What to Do in the Garden in January — Almost Nothing, and Thats the Point

Every gardening column in January will tell you to make a plan. Draw your beds on paper. Order your seeds. Research companion planting. And these are all worthwhile things — but they are also very easy to use as a substitute for the more difficult practice of actually going outside and observing what's there.

January in the garden is about looking, not doing. The beds are bare or nearly so, and that nakedness is clarifying. You can see the structure of things — the bones of the garden, as the old gardeners used to say. Where the light falls in winter. Which spots drain well after rain and which ones hold standing water.
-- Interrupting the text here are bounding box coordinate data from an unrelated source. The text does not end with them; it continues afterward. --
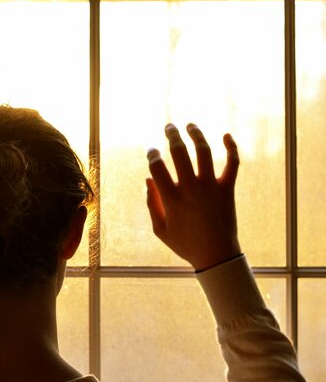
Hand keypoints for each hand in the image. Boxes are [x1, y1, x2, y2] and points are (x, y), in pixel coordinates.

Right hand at [146, 123, 240, 270]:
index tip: (151, 151)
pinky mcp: (228, 189)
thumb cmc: (185, 244)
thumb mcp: (160, 229)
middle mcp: (191, 189)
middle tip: (169, 127)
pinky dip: (231, 148)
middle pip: (179, 153)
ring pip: (204, 152)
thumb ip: (152, 203)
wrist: (217, 255)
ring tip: (190, 125)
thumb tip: (148, 179)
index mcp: (172, 199)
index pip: (157, 167)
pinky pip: (233, 163)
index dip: (152, 155)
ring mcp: (211, 187)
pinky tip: (226, 136)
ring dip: (196, 134)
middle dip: (172, 135)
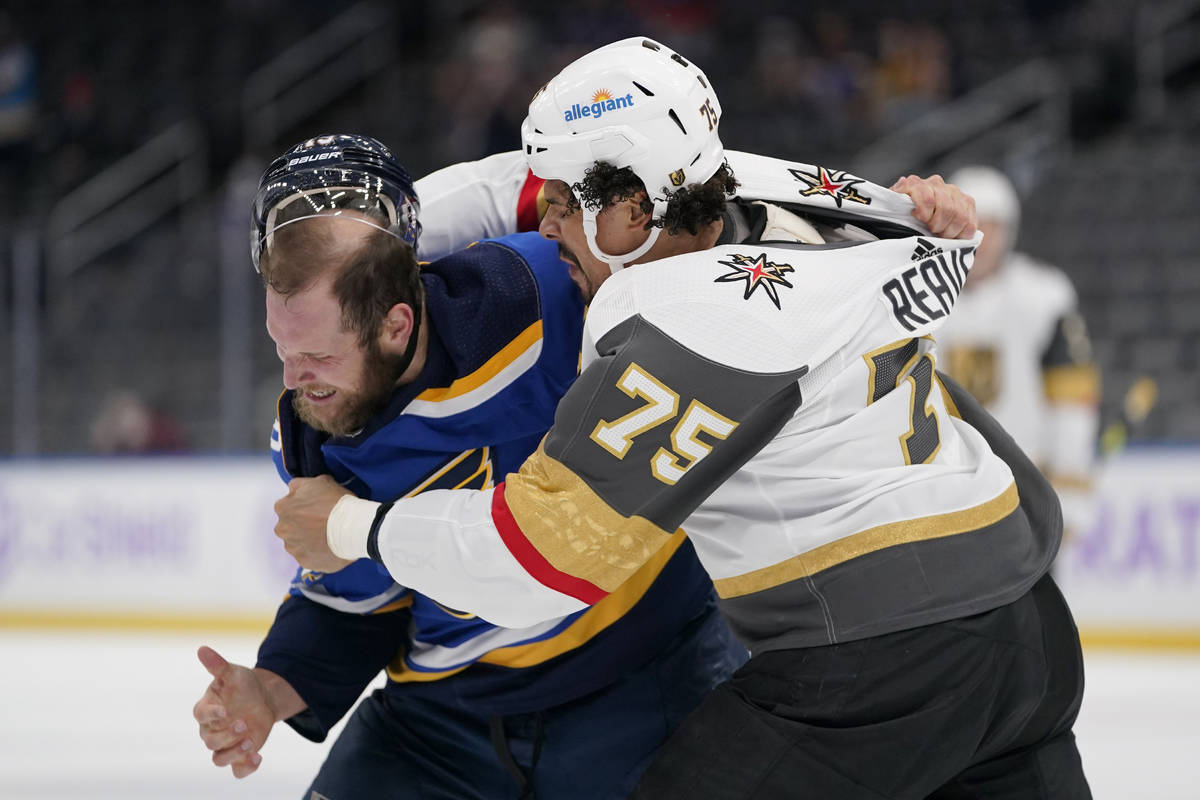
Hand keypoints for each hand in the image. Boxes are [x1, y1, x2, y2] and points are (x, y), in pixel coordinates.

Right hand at [192, 646, 274, 778]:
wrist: (262, 698)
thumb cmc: (242, 685)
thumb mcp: (233, 672)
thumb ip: (217, 665)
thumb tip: (202, 649)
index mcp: (207, 709)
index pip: (201, 715)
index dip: (211, 715)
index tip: (225, 711)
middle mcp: (212, 730)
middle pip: (211, 741)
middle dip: (227, 735)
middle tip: (244, 723)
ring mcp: (225, 744)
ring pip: (219, 759)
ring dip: (234, 753)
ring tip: (251, 742)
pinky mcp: (238, 754)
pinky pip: (237, 770)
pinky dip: (246, 768)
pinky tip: (259, 758)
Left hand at [274, 475, 354, 572]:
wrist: (353, 528)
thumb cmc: (336, 503)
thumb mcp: (319, 481)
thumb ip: (300, 485)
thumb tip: (294, 489)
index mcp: (283, 508)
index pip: (288, 506)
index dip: (304, 506)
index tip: (317, 507)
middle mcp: (283, 529)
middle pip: (290, 526)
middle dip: (303, 525)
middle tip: (323, 522)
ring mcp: (293, 548)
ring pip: (299, 543)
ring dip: (309, 540)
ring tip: (328, 536)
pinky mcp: (305, 562)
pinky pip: (309, 557)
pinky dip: (317, 553)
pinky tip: (330, 546)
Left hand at [891, 174, 976, 238]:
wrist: (913, 220)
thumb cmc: (899, 217)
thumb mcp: (891, 210)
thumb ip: (894, 199)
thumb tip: (902, 183)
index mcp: (916, 184)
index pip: (927, 196)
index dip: (924, 213)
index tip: (919, 220)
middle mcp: (937, 184)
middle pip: (946, 208)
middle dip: (937, 225)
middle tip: (930, 231)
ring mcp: (954, 192)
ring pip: (960, 216)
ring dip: (949, 231)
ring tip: (939, 234)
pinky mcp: (968, 203)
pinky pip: (970, 223)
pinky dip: (960, 234)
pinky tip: (950, 235)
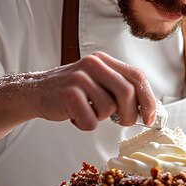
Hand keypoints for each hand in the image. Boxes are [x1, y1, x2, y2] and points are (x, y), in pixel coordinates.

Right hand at [28, 51, 155, 130]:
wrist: (35, 92)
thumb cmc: (70, 91)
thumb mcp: (96, 81)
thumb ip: (118, 88)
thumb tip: (146, 109)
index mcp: (104, 61)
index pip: (137, 76)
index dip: (148, 99)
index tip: (150, 117)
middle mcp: (94, 65)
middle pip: (127, 92)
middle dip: (130, 114)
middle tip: (124, 122)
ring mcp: (80, 78)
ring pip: (109, 109)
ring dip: (101, 119)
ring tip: (87, 112)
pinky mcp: (69, 94)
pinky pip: (91, 121)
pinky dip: (85, 125)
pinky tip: (74, 116)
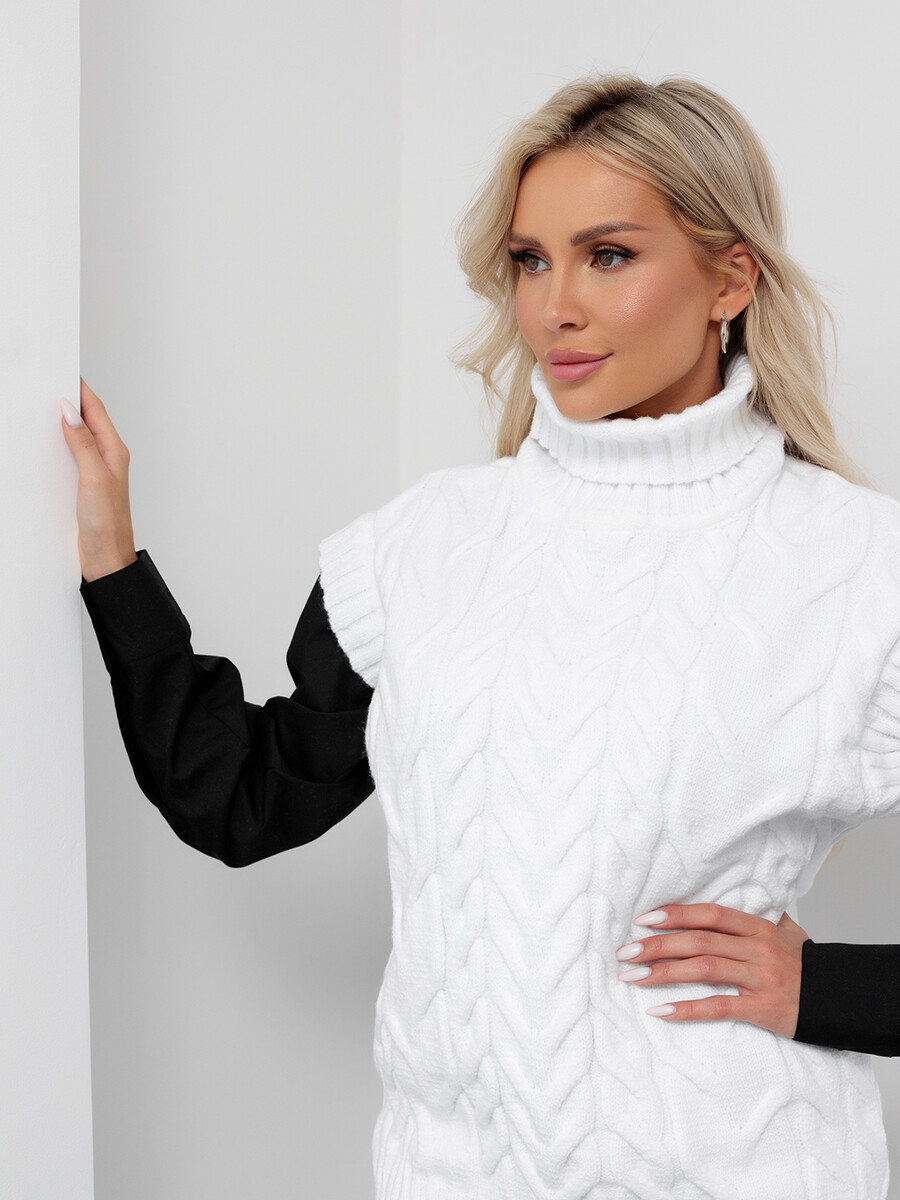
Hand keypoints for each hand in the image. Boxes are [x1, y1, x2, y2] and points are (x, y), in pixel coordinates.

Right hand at [61, 379, 136, 581]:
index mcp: (114, 452)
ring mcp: (94, 471)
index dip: (79, 390)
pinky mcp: (83, 485)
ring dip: (61, 422)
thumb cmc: (108, 525)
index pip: (95, 410)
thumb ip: (83, 445)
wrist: (106, 560)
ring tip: (44, 406)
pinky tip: (45, 443)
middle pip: (86, 420)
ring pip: (77, 437)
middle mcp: (107, 458)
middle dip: (68, 400)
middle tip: (48, 384)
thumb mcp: (94, 480)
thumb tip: (70, 413)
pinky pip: (70, 456)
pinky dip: (57, 444)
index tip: (62, 372)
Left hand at [614, 902, 809, 1037]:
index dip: (675, 914)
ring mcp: (759, 978)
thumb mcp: (790, 934)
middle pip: (698, 941)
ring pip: (702, 970)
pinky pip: (718, 1007)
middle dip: (657, 945)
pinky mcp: (761, 1008)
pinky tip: (661, 1010)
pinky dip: (687, 1009)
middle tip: (626, 953)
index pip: (709, 914)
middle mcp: (756, 949)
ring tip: (633, 978)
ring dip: (662, 974)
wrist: (842, 999)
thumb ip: (765, 917)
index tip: (644, 919)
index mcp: (759, 928)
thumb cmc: (810, 967)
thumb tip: (746, 900)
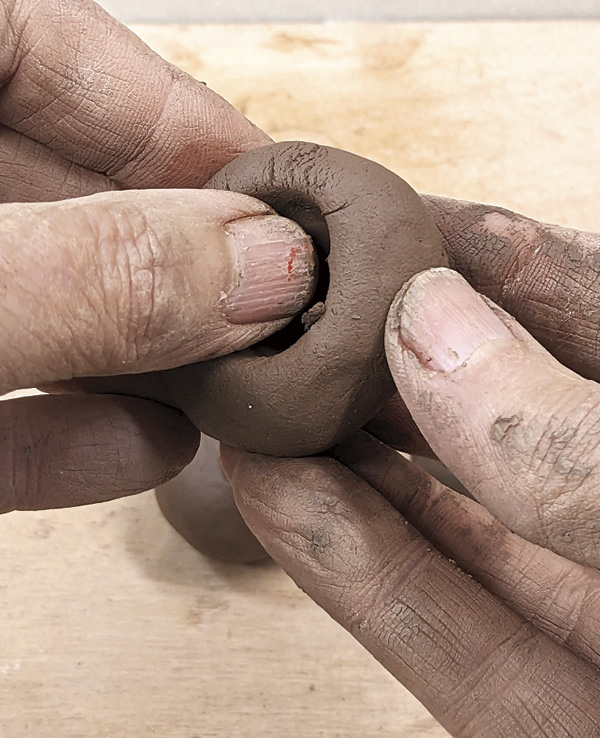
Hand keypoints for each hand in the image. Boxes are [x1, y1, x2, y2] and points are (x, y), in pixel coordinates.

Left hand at [0, 0, 315, 511]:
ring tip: (244, 375)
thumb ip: (93, 273)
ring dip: (140, 352)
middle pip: (58, 193)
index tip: (268, 172)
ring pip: (33, 308)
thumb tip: (260, 271)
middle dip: (177, 249)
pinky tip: (142, 448)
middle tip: (281, 293)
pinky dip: (60, 438)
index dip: (161, 103)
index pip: (30, 35)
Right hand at [223, 263, 599, 735]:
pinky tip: (281, 495)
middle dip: (405, 358)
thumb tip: (440, 325)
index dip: (502, 265)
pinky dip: (356, 567)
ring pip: (459, 525)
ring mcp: (597, 625)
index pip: (594, 324)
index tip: (409, 223)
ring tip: (270, 399)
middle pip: (506, 419)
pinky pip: (444, 633)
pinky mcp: (544, 719)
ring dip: (351, 460)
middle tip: (319, 306)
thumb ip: (566, 444)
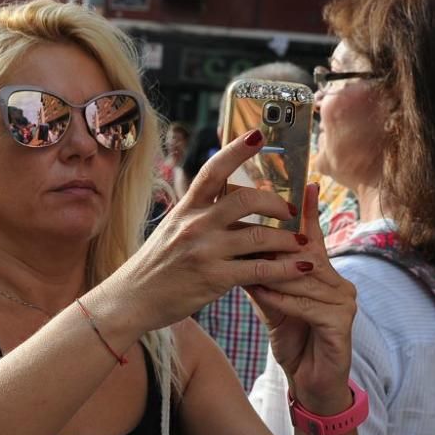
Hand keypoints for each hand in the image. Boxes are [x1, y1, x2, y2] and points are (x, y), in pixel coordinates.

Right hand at [102, 130, 313, 330]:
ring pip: (259, 237)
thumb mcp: (172, 229)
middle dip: (275, 203)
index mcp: (186, 208)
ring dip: (288, 239)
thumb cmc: (156, 264)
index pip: (213, 170)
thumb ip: (199, 214)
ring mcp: (205, 251)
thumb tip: (227, 197)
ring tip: (302, 243)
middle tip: (289, 211)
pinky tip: (301, 268)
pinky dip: (285, 269)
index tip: (257, 135)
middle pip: (245, 200)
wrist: (132, 298)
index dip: (236, 150)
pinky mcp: (214, 279)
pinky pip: (259, 270)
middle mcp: (195, 225)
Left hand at [246, 183, 357, 414]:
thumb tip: (238, 239)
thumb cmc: (291, 336)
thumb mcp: (271, 298)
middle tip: (245, 234)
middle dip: (276, 247)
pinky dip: (284, 300)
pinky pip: (308, 306)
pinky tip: (264, 294)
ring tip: (247, 270)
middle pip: (305, 254)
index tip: (305, 182)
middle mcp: (340, 282)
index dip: (308, 210)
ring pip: (304, 279)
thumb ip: (260, 270)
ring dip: (274, 275)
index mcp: (324, 271)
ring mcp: (345, 303)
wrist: (309, 382)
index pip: (313, 235)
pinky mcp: (342, 325)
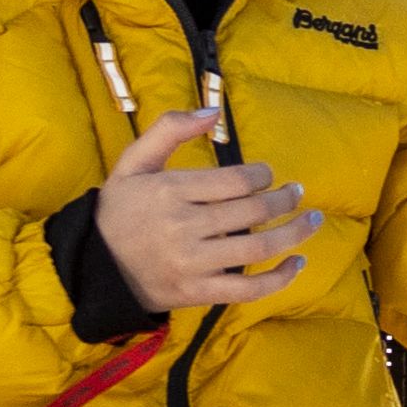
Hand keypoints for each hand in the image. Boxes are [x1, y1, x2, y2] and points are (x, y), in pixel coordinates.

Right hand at [87, 111, 317, 313]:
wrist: (93, 267)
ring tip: (313, 220)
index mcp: (170, 191)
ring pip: (257, 247)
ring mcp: (192, 263)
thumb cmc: (119, 210)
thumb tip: (212, 112)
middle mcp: (183, 227)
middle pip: (252, 211)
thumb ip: (169, 130)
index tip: (267, 175)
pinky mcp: (197, 293)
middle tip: (297, 193)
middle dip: (284, 199)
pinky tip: (299, 263)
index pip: (234, 180)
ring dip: (295, 233)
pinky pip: (248, 289)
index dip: (261, 175)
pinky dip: (280, 278)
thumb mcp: (133, 163)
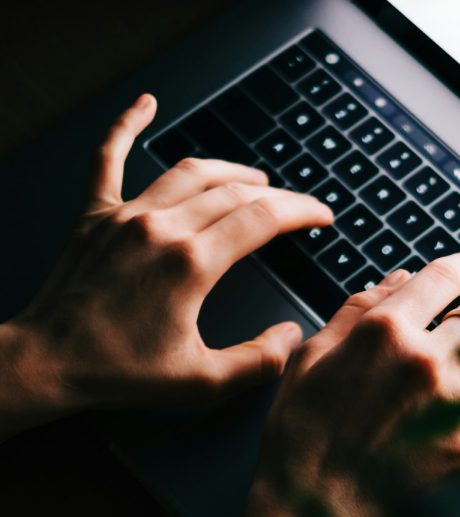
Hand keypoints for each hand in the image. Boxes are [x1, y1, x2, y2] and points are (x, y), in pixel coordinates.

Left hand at [0, 93, 331, 437]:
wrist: (49, 362)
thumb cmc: (120, 374)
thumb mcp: (202, 383)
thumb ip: (258, 362)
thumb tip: (292, 336)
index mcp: (191, 265)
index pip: (262, 220)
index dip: (301, 212)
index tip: (322, 216)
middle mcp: (161, 229)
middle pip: (234, 193)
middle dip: (278, 196)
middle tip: (299, 207)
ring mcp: (125, 216)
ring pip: (189, 172)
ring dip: (230, 170)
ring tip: (255, 178)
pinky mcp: (95, 216)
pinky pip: (108, 156)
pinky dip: (127, 125)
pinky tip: (145, 103)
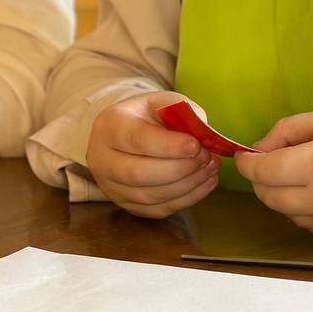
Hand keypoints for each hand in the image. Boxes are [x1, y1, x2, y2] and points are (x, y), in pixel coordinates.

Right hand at [86, 90, 219, 217]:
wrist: (128, 135)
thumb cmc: (148, 116)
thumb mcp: (162, 102)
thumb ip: (182, 110)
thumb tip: (203, 132)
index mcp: (109, 126)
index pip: (136, 140)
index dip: (169, 146)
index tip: (196, 145)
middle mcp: (102, 159)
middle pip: (138, 173)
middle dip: (179, 168)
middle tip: (207, 158)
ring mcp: (111, 187)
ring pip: (149, 196)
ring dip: (187, 185)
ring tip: (210, 169)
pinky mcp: (126, 205)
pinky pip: (157, 209)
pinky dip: (186, 199)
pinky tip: (205, 183)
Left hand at [234, 108, 312, 243]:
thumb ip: (288, 130)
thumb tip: (257, 149)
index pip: (263, 171)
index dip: (247, 163)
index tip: (244, 156)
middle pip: (268, 196)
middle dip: (262, 179)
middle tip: (271, 164)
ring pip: (285, 213)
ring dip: (283, 195)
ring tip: (302, 176)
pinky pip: (306, 225)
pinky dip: (304, 210)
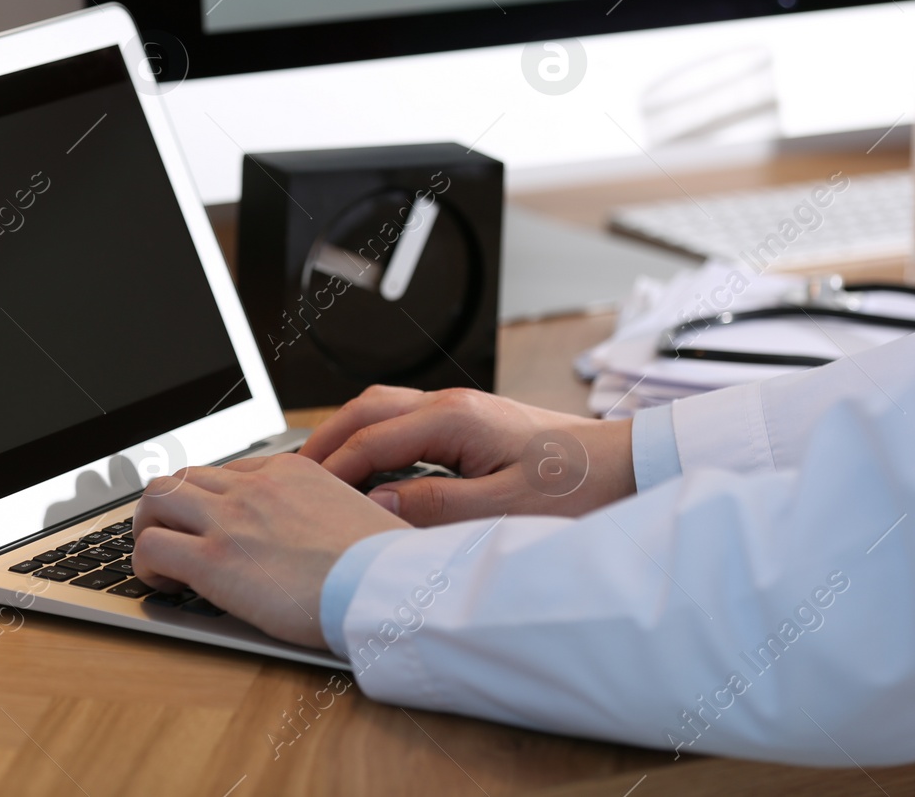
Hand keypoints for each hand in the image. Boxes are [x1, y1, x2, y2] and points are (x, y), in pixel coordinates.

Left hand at [131, 453, 406, 647]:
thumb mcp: (356, 514)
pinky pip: (150, 547)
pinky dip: (145, 565)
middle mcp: (253, 487)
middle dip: (168, 507)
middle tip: (173, 536)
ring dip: (148, 527)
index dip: (210, 501)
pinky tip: (163, 585)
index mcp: (289, 472)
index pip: (227, 472)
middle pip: (182, 477)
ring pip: (154, 498)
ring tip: (159, 559)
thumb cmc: (381, 563)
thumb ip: (327, 512)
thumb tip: (328, 533)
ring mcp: (229, 520)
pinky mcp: (212, 560)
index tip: (212, 525)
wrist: (383, 585)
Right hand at [300, 385, 635, 524]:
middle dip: (324, 440)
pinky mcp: (473, 421)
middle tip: (290, 475)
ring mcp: (463, 408)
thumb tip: (375, 506)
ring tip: (320, 470)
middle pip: (367, 409)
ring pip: (384, 408)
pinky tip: (371, 467)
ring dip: (348, 434)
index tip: (299, 496)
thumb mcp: (502, 510)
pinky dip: (376, 438)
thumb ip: (434, 507)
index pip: (370, 440)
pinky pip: (407, 420)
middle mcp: (453, 403)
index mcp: (455, 418)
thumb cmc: (575, 487)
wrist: (624, 467)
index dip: (330, 469)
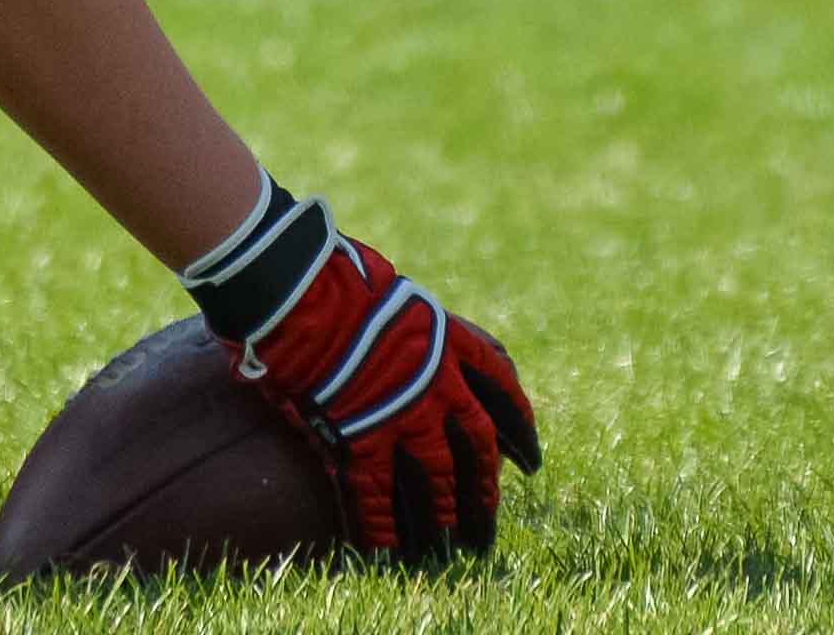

Where the bare branches of the ornamental shrubs make interesting shadow patterns against the fence. These are things you cannot see when everything is in full, lush summer growth, and they are worth knowing.

So my first instruction for January is to go outside on a clear morning with a cup of something hot and just look. Don't pull anything or plant anything or move anything. Look at what remains after the season has stripped the garden back. Notice what looks beautiful even now — the skeletal structure of the climbing rose, the dried seed heads of the echinacea rattling in the wind, the moss that has crept across the path stones in the wetness of winter. The garden in January has a quiet beauty that we often miss because we're busy feeling guilty about not doing more.

Now, the things you can and should do: Prune roses, if you haven't yet. For most climates, late January is appropriate timing — after the hardest frosts have likely passed but before the plant pushes new growth. Cut to just above an outward-facing bud, at a slight angle, and remove any dead or crossing canes entirely. It feels brutal. The roses will thank you in June.

Check on any bulbs you've forced indoors. Paperwhites and amaryllis planted in November or December will be at various stages of bloom or growth now. They need light — more than most windows offer on cloudy January days — and consistent watering without being waterlogged. Move them to your sunniest windowsill.

Turn your compost if you have a pile. Even in winter, the pile needs occasional turning to incorporate air and keep the decomposition moving, however slowly. Add any kitchen scraps that have accumulated: vegetable peels, coffee grounds, eggshells. The pile asks very little of you in winter. Give it one turn and walk away.

Sharpen your tools. This is the January garden task that everyone knows about and almost no one does. A sharp hoe, a sharp spade, a sharp pair of pruners: these make every other garden task easier and more pleasurable. An hour spent sharpening tools on a cold January afternoon, inside with the radio on, is a very satisfying hour.

And then, yes — the planning. Sketch your beds if you want to. Think about what worked last year and what didn't. Consider where you want more height, more cutting flowers, more herbs within arm's reach of the kitchen door. The planning stage is genuinely useful, especially if it's connected to what you actually observed when you went outside and looked.

But the going outside and looking comes first. January is trying to teach you something. The lesson is: rest is productive. The bare garden is not a failed garden. It is a garden that knows what season it is.